General government services is now the second biggest sector after the finance, real estate and business sector, trumping both retail trade and manufacturing.

Analysts warn this makes the economy vulnerable to the slowdown in government spending that is taking place now and is ultimately unsustainable.

"It shows that the government's share in the economy is rising at the expense of the private sector," said Econometrix chief economist Azar Jammine.

"The government has been spending so much on compensation of employees that it has crowded out private sector investment, mostly in the mining and manufacturing sectors."

Because the government was paying public sector employees so well, unions in the private sector had responded by becoming militant in their demands for wage increases, he added.

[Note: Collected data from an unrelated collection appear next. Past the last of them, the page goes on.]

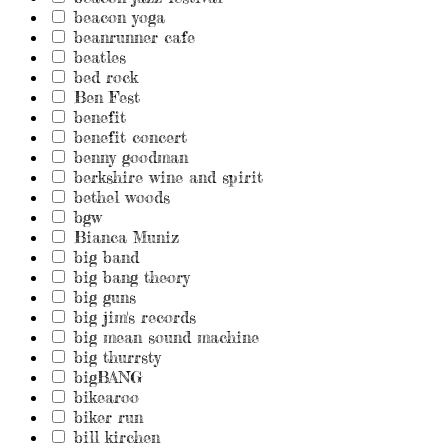
beacon yoga
beanrunner cafe
beatles
bed rock
Ben Fest
benefit
benefit concert
benny goodman
berkshire wine and spirit
bethel woods
bgw
Bianca Muniz
big band
big bang theory
big guns
big jim's records
big mean sound machine
big thurrsty
bigBANG
bikearoo
biker run
bill kirchen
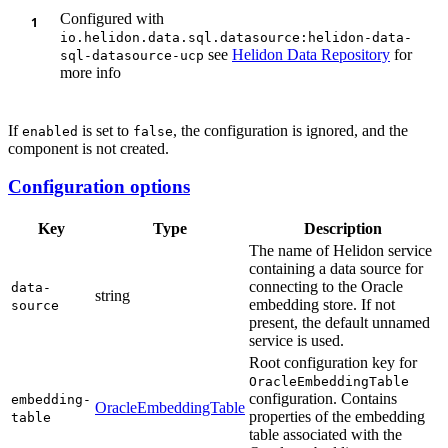
Configured with
io.helidon.data.sql.datasource:helidon-data-
see
Helidon Data Repository
for
sql-datasource-ucp
more info
If
is set to
, the configuration is ignored, and the
enabled
false
component is not created.
Configuration options
Key
Type
Description
The name of Helidon service
containing a data source for
connecting to the Oracle
data-
string
embedding store. If not
source
present, the default unnamed
service is used.
Root configuration key for
OracleEmbeddingTable
configuration. Contains
embedding-
OracleEmbeddingTable
properties of the embedding
table
table associated with the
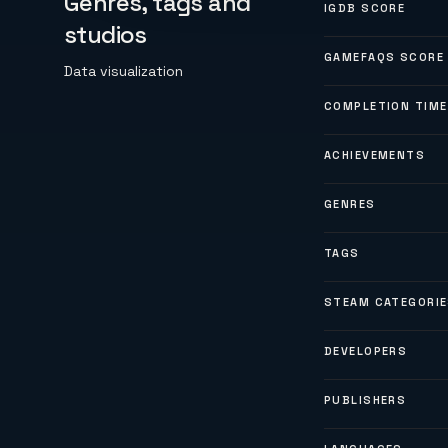
Genres, tags and
IGDB SCORE
studios
GAMEFAQS SCORE
Data visualization
COMPLETION TIME
ACHIEVEMENTS
GENRES
TAGS
STEAM CATEGORI
DEVELOPERS
PUBLISHERS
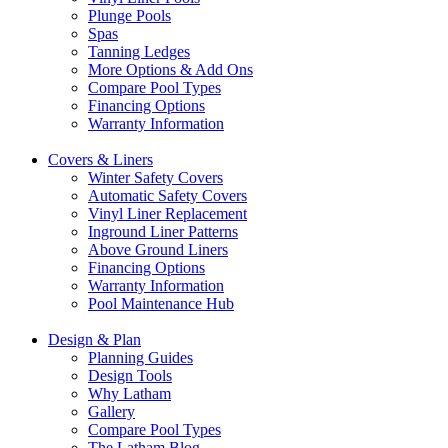
Plunge Pools
Spas
Tanning Ledges
More Options & Add Ons
Compare Pool Types
Financing Options
Warranty Information
Covers & Liners
Winter Safety Covers
Automatic Safety Covers
Vinyl Liner Replacement
Inground Liner Patterns
Above Ground Liners
Financing Options
Warranty Information
Pool Maintenance Hub
Design & Plan
Planning Guides
Design Tools
Why Latham
Gallery
Compare Pool Types
The Latham Blog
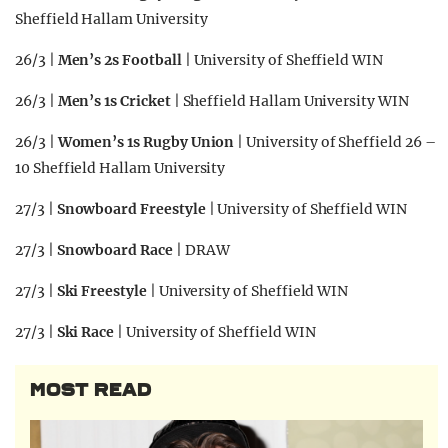
Sheffield Hallam University
26/3 |
Men’s 2s Football
| University of Sheffield WIN
26/3 |
Men’s 1s Cricket
| Sheffield Hallam University WIN
26/3 |
Women’s 1s Rugby Union
| University of Sheffield 26 –
10 Sheffield Hallam University
27/3 |
Snowboard Freestyle
| University of Sheffield WIN
27/3 |
Snowboard Race
| DRAW
27/3 |
Ski Freestyle
| University of Sheffield WIN
27/3 |
Ski Race
| University of Sheffield WIN
MOST READ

MacQuarie First South economist Elna Moolman said that if the government's expanded role in the economy was accompanied by better service delivery and efficiency, it would be less of a worry. "The problem is that service delivery has deteriorated in the past five to 10 years and the combination has become a drag on the economy. We are at a point where the government has to either cut back spending or increase taxes, which is also not good for growth."

Iraj Abedian, CEO of Pan African Advisory Services, said the assumption that the government could steer growth and investment was a "flawed ideological stance".

"Broadly the infrastructure requirement of growing the economy has been left entirely in the hands of the state, which is incapable of delivering on those," he said.